Lors de l’enquête concernant la banque britannique HSBC, la justice a détecté l’existence de 4.040 comptes de clients argentins ouverts à Genève, parmi lesquels seulement 125 avaient été déclarés au fisc argentin. Quant au procès concernant JP Morgan, l’ancien responsable de la banque pour l’Amérique latine a révélé la manière dont la banque organisait l’évasion et le blanchiment d’argent dans une plateforme globale pour des clients « premium », ayant des comptes qui dépassaient les 25 millions de dollars. De grands oligopoles sont mêlés à cette affaire dont, le plus éloquent est celui du monopole de médias Clarín [6], qui contrôle les chaînes télévisées et les journaux les plus importants du pays [7].
Suite à ces scandales, une ancienne responsable d’UBS (premier groupe bancaire suisse) révèle à des membres de la commission bicamérale du Congrès argentin, qui enquêtent sur l’ouverture de comptes en Suisse par HSBC, l’existence d’un réseau d’intermédiaires d’UBS en Amérique latine. Ce réseau pratiquait des activités de blanchiment d’argent et la fuite de capitaux, selon une méthode similaire à celle employée par HSBC. UBS ne possédait pas de succursale en Argentine. Cependant, la banque disposait d’un réseau d’intermédiaires, n’ayant apparemment aucun rapport avec la banque, qui arrivait au pays et assistait à des évènements pour y dénicher des clients argentins. Le bureau argentin dédié à ces activités se trouvait à Genève. Le nombre de comptes argentins ouverts par UBS était similaire à celui dévoilé pour HSBC [8].

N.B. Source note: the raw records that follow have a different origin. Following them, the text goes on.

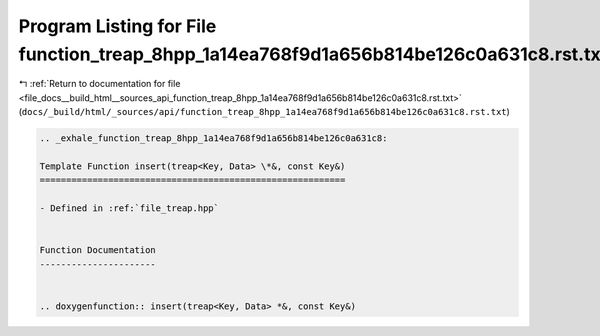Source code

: 
.. _program_listing_file_docs__build_html__sources_api_function_treap_8hpp_1a14ea768f9d1a656b814be126c0a631c8.rst.txt:

Program Listing for File function_treap_8hpp_1a14ea768f9d1a656b814be126c0a631c8.rst.txt
=======================================================================================

|exhale_lsh| :ref:`Return to documentation for file <file_docs__build_html__sources_api_function_treap_8hpp_1a14ea768f9d1a656b814be126c0a631c8.rst.txt>` (``docs/_build/html/_sources/api/function_treap_8hpp_1a14ea768f9d1a656b814be126c0a631c8.rst.txt``)

.. |exhale_lsh| unicode:: U+021B0 .. UPWARDS ARROW WITH TIP LEFTWARDS

.. code-block:: cpp

   .. _exhale_function_treap_8hpp_1a14ea768f9d1a656b814be126c0a631c8:
   
   Template Function insert(treap<Key, Data> \*&, const Key&)
   ==========================================================
   
   - Defined in :ref:`file_treap.hpp`
   
   
   Function Documentation
   ----------------------
   
   
   .. doxygenfunction:: insert(treap<Key, Data> *&, const Key&)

Enfin, comme l’explique le procureur Carlos Gonella (ancien responsable du parquet financier argentin), lors d’une interview, « le cas BNP en est un parmi beaucoup d’autres. Il y a aussi HSBC, UBS et JP Morgan. Ils ont tous la même logique et opèrent de la même manière. La rentabilité maximale de ces banques ne provient pas des dépôts bancaires ou des intérêts des crédits, mais des commissions dues aux transferts illicites qu’elles organisent (…) On ne parviendra pas à en finir avec ce phénomène. Ces pratiques sont consubstantielles au capitalisme. Ce que nous pouvons faire c’est réguler, contrôler et atténuer les conséquences négatives de ces pratiques » [9].